DATA FOR PROCESSING:
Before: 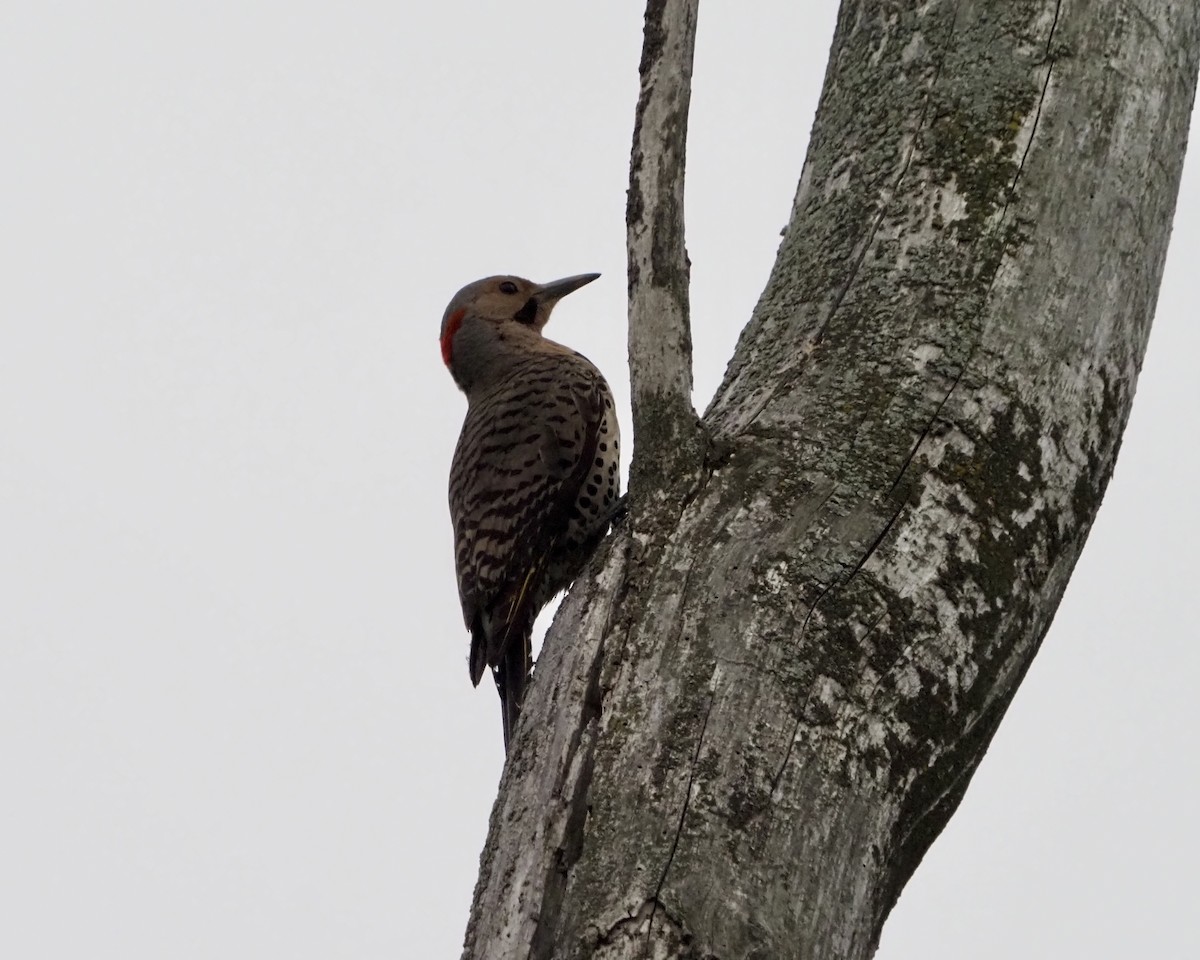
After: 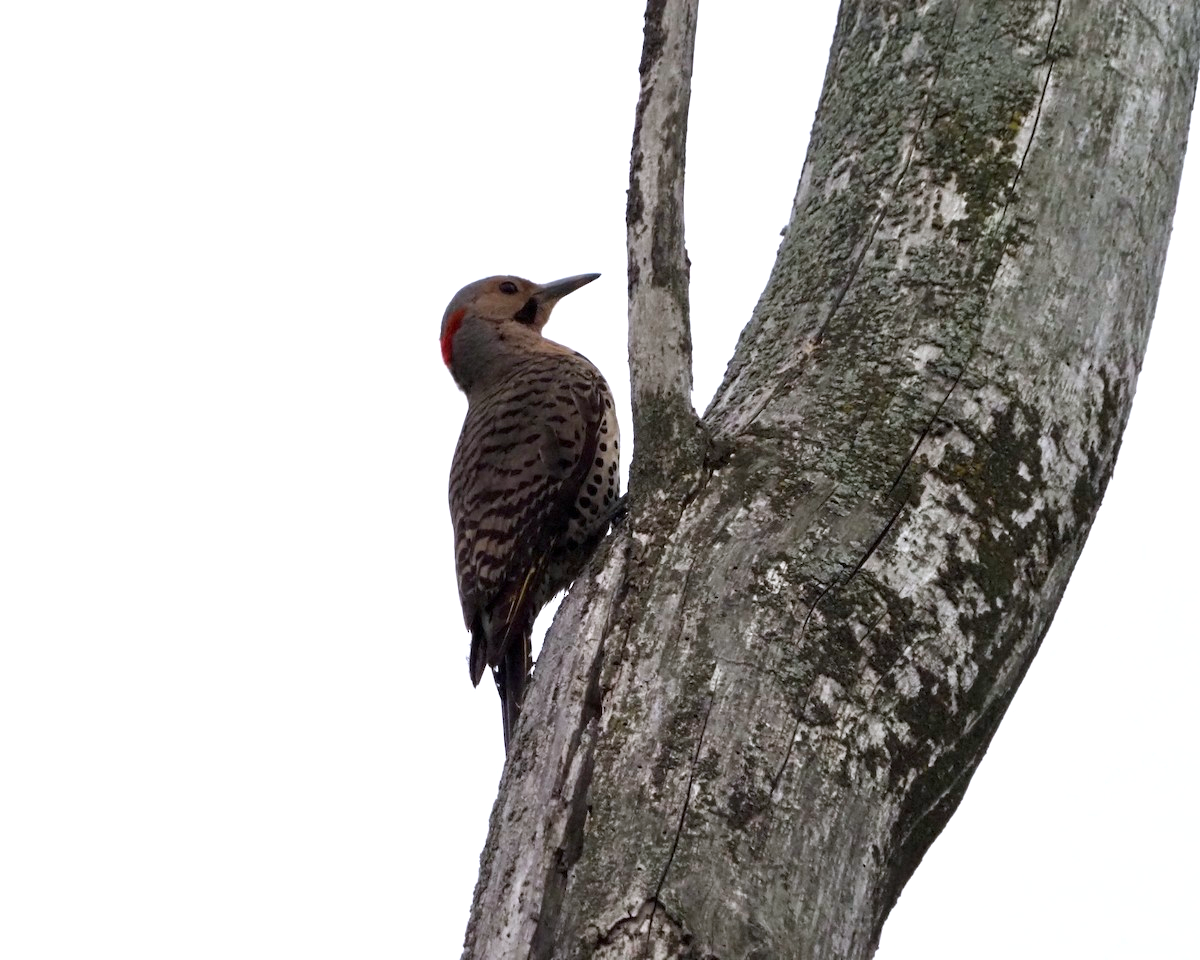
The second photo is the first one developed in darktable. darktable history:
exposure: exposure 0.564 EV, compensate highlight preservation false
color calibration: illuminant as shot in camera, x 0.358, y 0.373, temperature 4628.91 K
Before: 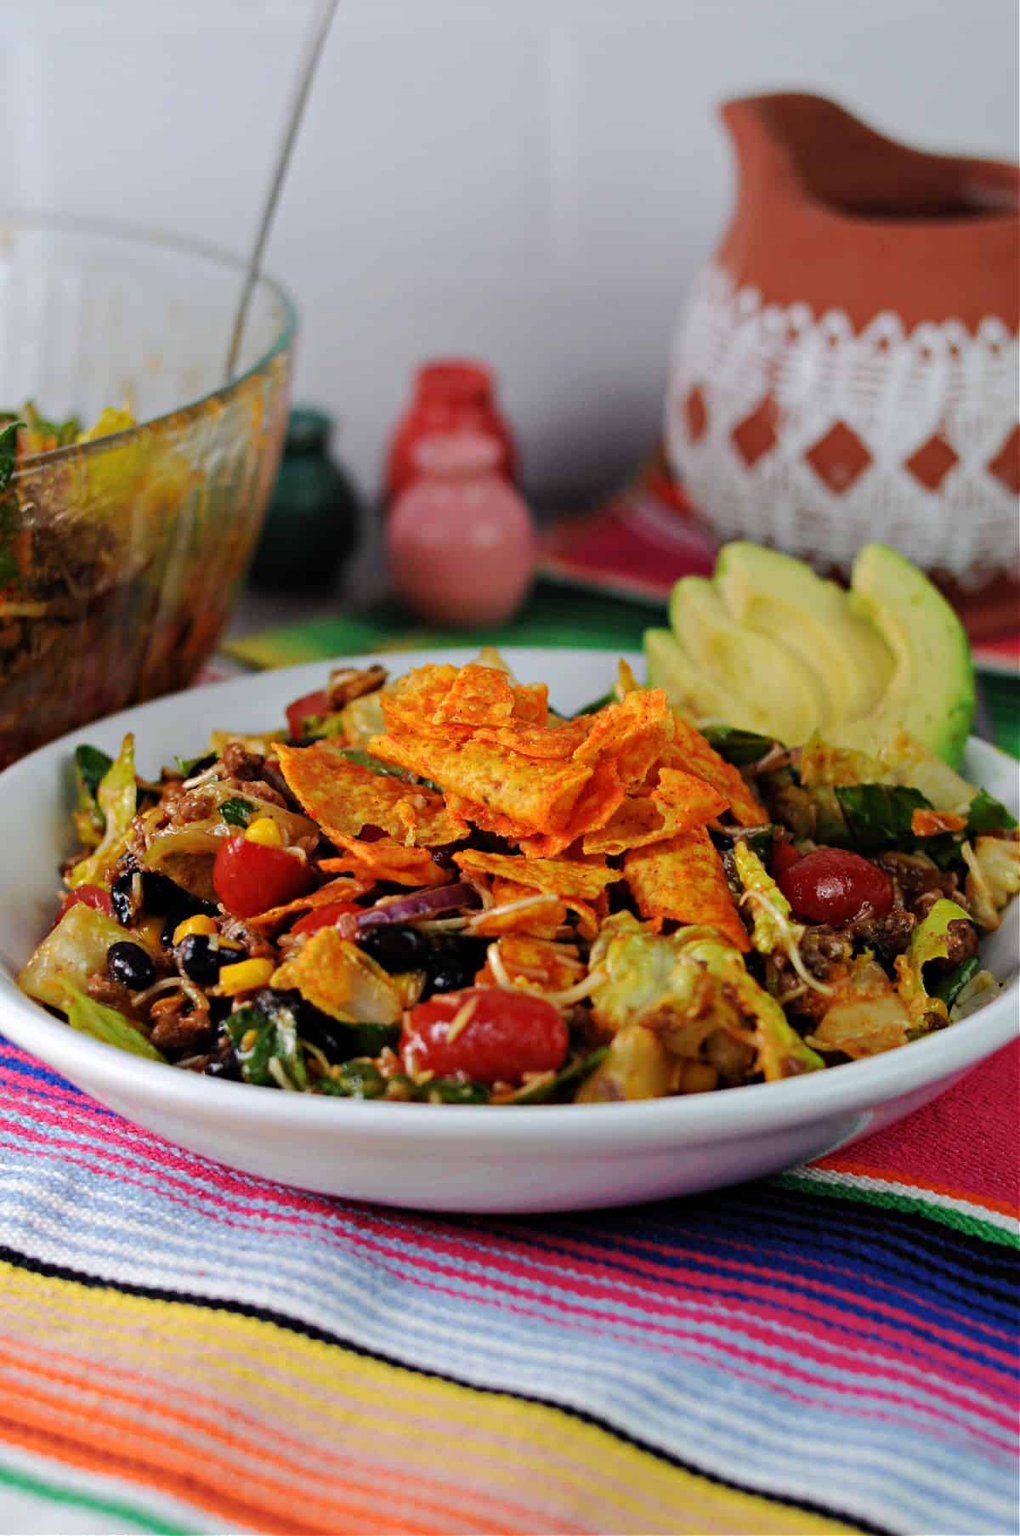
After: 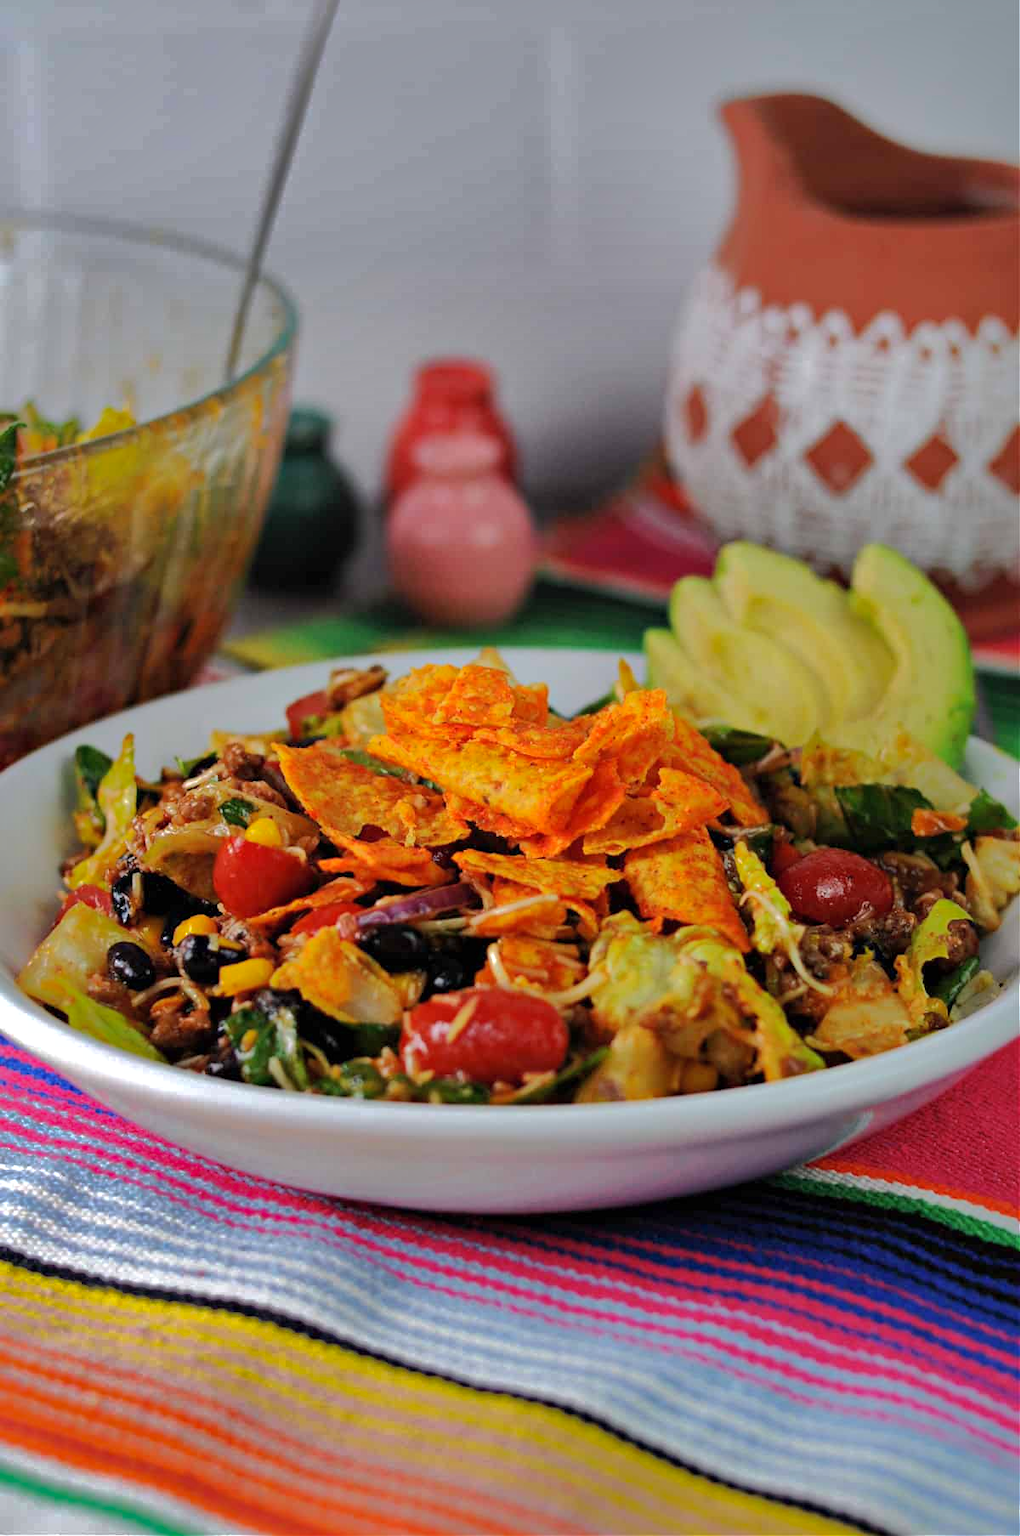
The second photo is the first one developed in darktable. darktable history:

AIM OF THE EXERCISE: Copy the lines above word for word, leaving out the pictures.

COMPLETE OUTPUT:
Before: 
After: 
The second photo is the first one developed in darktable. darktable history:
exposure: exposure 0.564 EV, compensate highlight preservation false
color calibration: illuminant as shot in camera, x 0.358, y 0.373, temperature 4628.91 K
Before: 
After: 
The second photo is the first one developed in darktable. darktable history:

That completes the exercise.